All this begs the question: Are HIV-specific passive antibodies contributing to protection?

That’s what researchers want to find out.

According to Dr. Overbaugh, the 2 types of antibodies of particular interest are neutralizing antibodies (NAbs) and antibody-dependent cellular cytotoxicity (ADCC) antibodies. Studies from the Nairobi trial were used to examine the role of passive ADCC and NAb activity in infant outcome, she said. For example, 1 study enrolled infants who were uninfected at birth but subsequently exposed to HIV. The investigators found that 21 out of 72 infants acquired HIV, but 51 remained uninfected. Infants who remained uninfected had a higher level of passively-acquired ADCC antibodies; however, this finding was not found to be statistically significant.

“I think this actually points to the need for more studies of this type to try to define the role of ADCC antibodies given that the direction of this difference suggests that they could be protective,” emphasized Dr.
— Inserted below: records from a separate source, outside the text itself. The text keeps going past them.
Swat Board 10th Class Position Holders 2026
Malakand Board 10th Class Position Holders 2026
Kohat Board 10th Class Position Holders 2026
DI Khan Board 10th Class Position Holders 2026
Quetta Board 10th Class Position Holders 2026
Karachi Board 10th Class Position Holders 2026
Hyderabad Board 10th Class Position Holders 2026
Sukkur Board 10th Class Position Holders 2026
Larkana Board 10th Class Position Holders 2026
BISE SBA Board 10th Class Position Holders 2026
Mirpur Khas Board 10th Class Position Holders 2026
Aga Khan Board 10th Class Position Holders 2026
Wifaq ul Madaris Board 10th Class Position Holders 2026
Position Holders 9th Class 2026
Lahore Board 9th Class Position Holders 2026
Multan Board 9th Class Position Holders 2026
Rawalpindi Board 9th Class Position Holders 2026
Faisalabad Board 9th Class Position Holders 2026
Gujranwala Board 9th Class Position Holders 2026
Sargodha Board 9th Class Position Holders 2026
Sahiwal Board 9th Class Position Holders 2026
Overbaugh.

When NAbs were examined in the same way, she added, there was no difference between infants who acquired HIV and infants who remained uninfected.

After citing more studies that examined both antibodies, Dr. Overbaugh shared that overall, lab-based collaborative studies leveraged samples and data included in the Nairobi trial and “revealed the unique nature of the infant immune response and identified ADCC antibodies as a correlate of protection in infants.”
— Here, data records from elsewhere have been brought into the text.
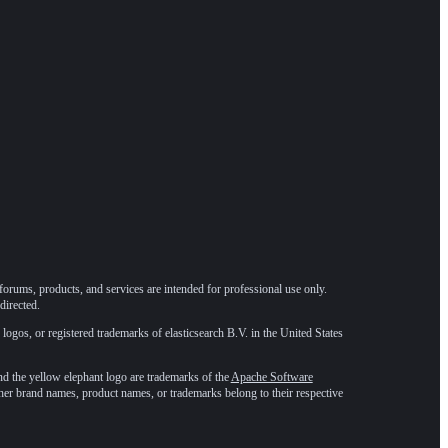
forums, products, and services are intended for professional use only.
directed.
 logos, or registered trademarks of elasticsearch B.V. in the United States
he yellow elephant logo are trademarks of the
Apache Software
ther brand names, product names, or trademarks belong to their respective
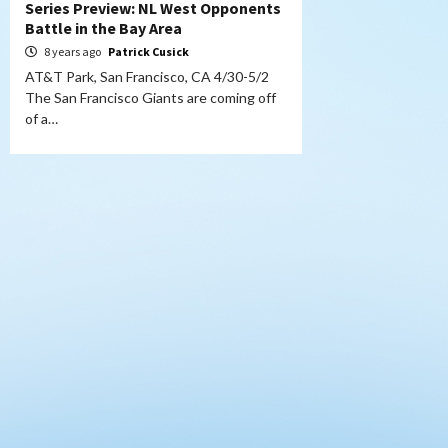
Series Preview: NL West Opponents
Battle in the Bay Area
8 years ago
Patrick Cusick
AT&T Park, San Francisco, CA 4/30-5/2
The San Francisco Giants are coming off
of a…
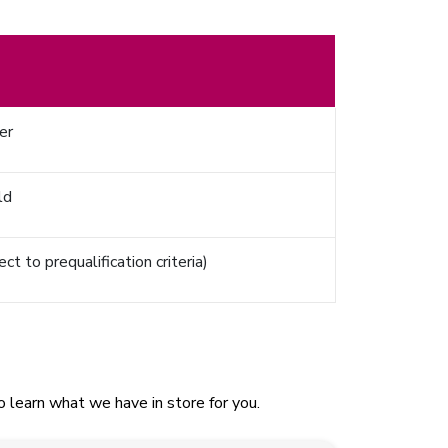
er
ld
t to prequalification criteria)
 learn what we have in store for you.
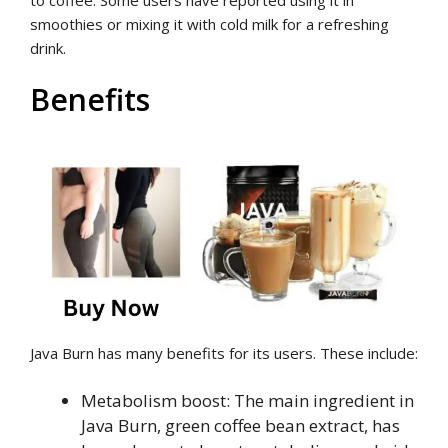
smoothies or mixing it with cold milk for a refreshing
drink.
Benefits
Java Burn has many benefits for its users. These include:
Metabolism boost: The main ingredient in
Java Burn, green coffee bean extract, has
Results yielded in the Nairobi trial also led to unexpected findings in subsequent studies. For example, 1 study looked at an envelope variant representing a transmitted virus from an infant from the Nairobi trial; the variant was dubbed BG505. “This infant-derived Env variant has informed our understanding of the structure and immunogenicity of HIV Env,” Dr. Overbaugh said. “Because the Env trimer mediates entry into the cell and is the target of NAb, the structure of Env holds the key to designing biological approaches to prevent HIV infection.”

The substantial impact of the Nairobi breastfeeding trial and subsequent research underscore the immense potential of international interdisciplinary research in the realm of HIV prevention, according to Dr. Overbaugh. “The trial revealed risk and correlates of breastmilk transmission as was its original intent. But the data and samples from the trial were instrumental in revealing unique aspects of infant immune response,” she said. “It has been very exciting to see how the field has converged on a virus from an infant in the trial, an unexpected outcome when the trial was first designed, and that this BG505 trimer is advancing vaccine research at a rapid pace.”

Closing out her lecture by addressing young up-and-comers in the field, Dr. Overbaugh encouraged them to look for the opportunities that exist to be a part of meaningful collaborative study that could not only impact the trajectory of their careers, but also broaden research in positive ways, bringing everyone that much closer to the ultimate end goal: to cure HIV.